**SHORT EXERCISE:** Reproduce every line of the material below word for word, omitting the pictures.

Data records
==*==

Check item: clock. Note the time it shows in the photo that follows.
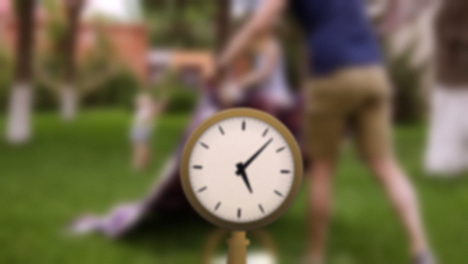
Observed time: 5:07
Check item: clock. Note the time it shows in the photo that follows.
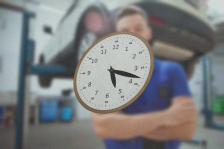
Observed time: 5:18
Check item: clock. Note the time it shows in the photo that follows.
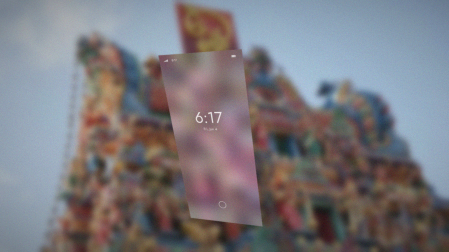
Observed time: 6:17
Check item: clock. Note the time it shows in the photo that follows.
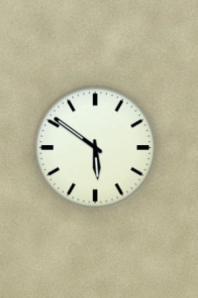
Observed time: 5:51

==*==

**RESPONSE:**
Check item: clock. Note the time it shows in the photo that follows.
Observed time: 5:07
Check item: clock. Note the time it shows in the photo that follows.
Observed time: 5:18
Check item: clock. Note the time it shows in the photo that follows.
Observed time: 6:17
Check item: clock. Note the time it shows in the photo that follows.
Observed time: 5:51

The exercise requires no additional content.